[[ EXERCISE PASSAGE open ]]

# goats milk ice cream to keep on hand



## todog (Dec 10, 2011)

just wondering if anyone makes ice cream to keep on hand in the freezer? my husband buys ice cream in gallon tubs. i have trouble eating its, because it from cows milk(and whatever else they decide to put in it) :/. if i were to make goats milk ice cream how long would it keep in the freezer? i usually make it when the grandkids come (we have 24) and there isnt any left. thanks
Darlene


----------



## texgran (Mar 29, 2009)

I feel like it starts to loose freshness after a few days.
I just keep a custard made up in the fridge
THIS IS EASY TO HALVE I half it keep it in the fridge for up to 5 days before freezing in my little cuisinart soft serve 

FROZEN CUSTARD
2 qts goat milk
2 C sugar
6 eggs
1/4 C AP flour(optional, different texture)
pinch salt
2 T vanilla
mix all but vanilla
strain into heavy bottom pan
cook till back of spoon coats
cool slightly
add vanilla
strain into refrigerator container
refrigerate overnight, 8 hrs or untill 40 degrees
churn according to your ic maker
EGGNOG:
same thing omit the flour 
chill grate fresh nutmeg on ea serving
YUM!!


----------



## todog (Dec 10, 2011)

wow thanks, i think that will work. i can make it during the week and put it in the ice cream freezer on the weekend. yummy


----------



## Ziggy (Nov 13, 2009)

What is AP Flour?

[[ EXERCISE PASSAGE closed ]]

Extend the forum thread above about goat's milk ice cream, picking up after its final post.

[[ EXCERPTED DATA open ]]

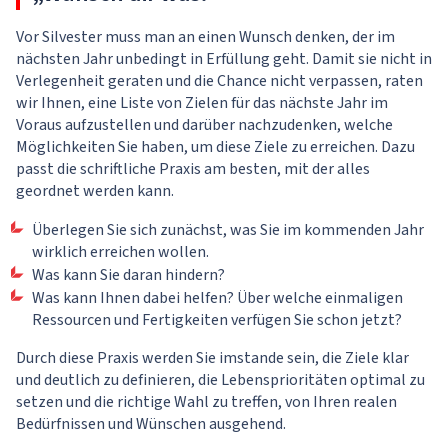
Vor Silvester muss man an einen Wunsch denken, der im
nächsten Jahr unbedingt in Erfüllung geht. Damit sie nicht in
Verlegenheit geraten und die Chance nicht verpassen, raten
wir Ihnen, eine Liste von Zielen für das nächste Jahr im
Voraus aufzustellen und darüber nachzudenken, welche
Möglichkeiten Sie haben, um diese Ziele zu erreichen. Dazu
passt die schriftliche Praxis am besten, mit der alles
geordnet werden kann.
Überlegen Sie sich zunächst, was Sie im kommenden Jahr
wirklich erreichen wollen.
Was kann Sie daran hindern?
Was kann Ihnen dabei helfen? Über welche einmaligen
Ressourcen und Fertigkeiten verfügen Sie schon jetzt?
Durch diese Praxis werden Sie imstande sein, die Ziele klar
und deutlich zu definieren, die Lebensprioritäten optimal zu
setzen und die richtige Wahl zu treffen, von Ihren realen
Bedürfnissen und Wünschen ausgehend.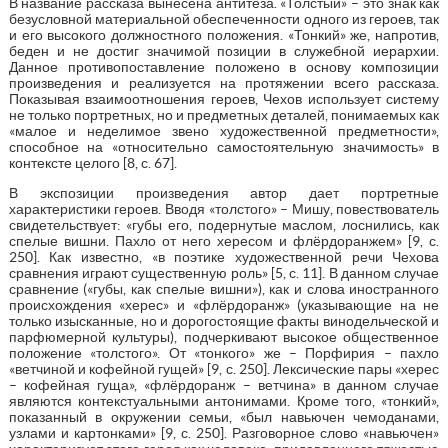
В название рассказа вынесена антитеза. «Толстый» – это знак как
безусловной материальной обеспеченности одного из героев, так
и его высокого должностного положения. «Тонкий» же, напротив,
беден и не достиг значимой позиции в служебной иерархии.
Данное противопоставление положено в основу композиции
произведения и реализуется на протяжении всего рассказа.
Показывая взаимоотношения героев, Чехов использует систему
не только портретных, но и предметных деталей, понимаемых как
«малое и неделимое звено художественной предметности»,
способное на «относительно самостоятельную значимость» в
контексте целого [8, с. 67].
В экспозиции произведения автор дает портретные
характеристики героев. Вводя «толстого» – Мишу, повествователь
свидетельствует: «губы его, подернутые маслом, лоснились, как
спелые вишни. Пахло от него хересом и флёрдоранжем» [9, с.
250]. Как известно, «в поэтике художественной речи Чехова
сравнения играют существенную роль» [5, с. 11]. В данном случае
сравнение («губы, как спелые вишни»), как и слова иностранного
происхождения «херес» и «флёрдоранж» (указывающие на не
только изысканные, но и дорогостоящие факты винодельческой и
парфюмерной культуры), подчеркивают высокое общественное
положение «толстого». От «тонкого» же – Порфирия – пахло
«ветчиной и кофейной гущей» [9, с. 250]. Лексические пары «херес
– кофейная гуща», «флёрдоранж – ветчина» в данном случае
являются контекстуальными антонимами. Кроме того, «тонкий»,
показанный в окружении семьи, «был навьючен чемоданами,
узлами и картонками» [9, с. 250]. Разговорное слово «навьючен»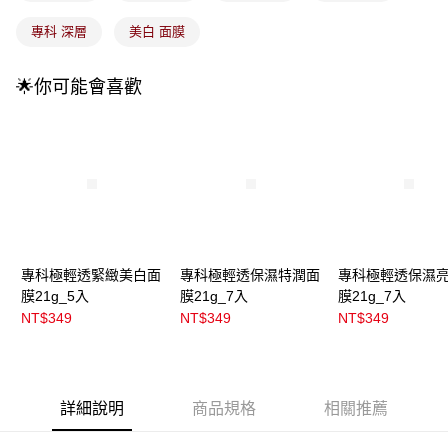
每筆NT$100，滿NT$899(含以上)免運費
消。如遇「轉專審核」未通過狀況，表示未達大哥付你分期系統評分，恕無
法說明評估內容。
專科 深層
美白 面膜
付款後全家取貨
【繳款方式說明】
1.分期款項不併入電信帳單，「大哥付你分期」於每月結算日後寄送繳費提
每筆NT$100，滿NT$899(含以上)免運費
醒簡訊。
🌟你可能會喜歡
2.透過簡訊連結打開帳單後，可選擇「超商條碼／台灣大直營門市／銀行轉
7-11取貨付款
帳／街口支付／iPASS MONEY」等通路繳費。
每筆NT$100，滿NT$899(含以上)免運費
【注意事項】
付款後7-11取貨
1.本服務係由「台灣大哥大股份有限公司」（以下簡稱本公司）所提供，讓
用戶於交易時，得透過本服務購買商品或服務，並由商店將買賣／分期付款
每筆NT$100，滿NT$899(含以上)免運費
買賣價金債權讓與本公司後，依約使用本公司帳單繳交帳款。
2.基於同意付款使用「大哥付你分期」之契約關係目的，商店將以您的個人
宅配
資料（包含姓名、電話或地址）提供予台灣大哥大進項蒐集、處理及利用，
由本公司與您本人進行分期帳單所需資料之確認、核對及更正。
每筆NT$100，滿NT$899(含以上)免運費
專科極輕透緊緻美白面
專科極輕透保濕特潤面
專科極輕透保濕
3.完整用戶服務條款，請詳閱以下連結：
https://oppay.tw/userRule
膜21g_5入
膜21g_7入
膜21g_7入
付款後門市自取
NT$349
NT$349
NT$349
每筆NT$100，滿NT$399(含以上)免運費
詳細說明
商品規格
相關推薦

[[ EXCERPTED DATA closed ]]

ANSWER SPACE:
----------



## Poverty Knob Goats (Apr 13, 2010)

Ziggy AP Flour = All Purpose Flour.

J.L.


----------



## Ziggy (Nov 13, 2009)

Thanks...I thought it was somehting special


----------



## texgran (Mar 29, 2009)

todog said:


> wow thanks, i think that will work. i can make it during the week and put it in the ice cream freezer on the weekend. yummy


OOOPS!!! I forgot the eggs. I have corrected that in the original recipe. So sorry.


----------



## texgran (Mar 29, 2009)

texgran said:


> I feel like it starts to loose freshness after a few days.
> I just keep a custard made up in the fridge
> THIS IS EASY TO HALVE I half it keep it in the fridge for up to 5 days before freezing in my little cuisinart soft serve
> 
> ...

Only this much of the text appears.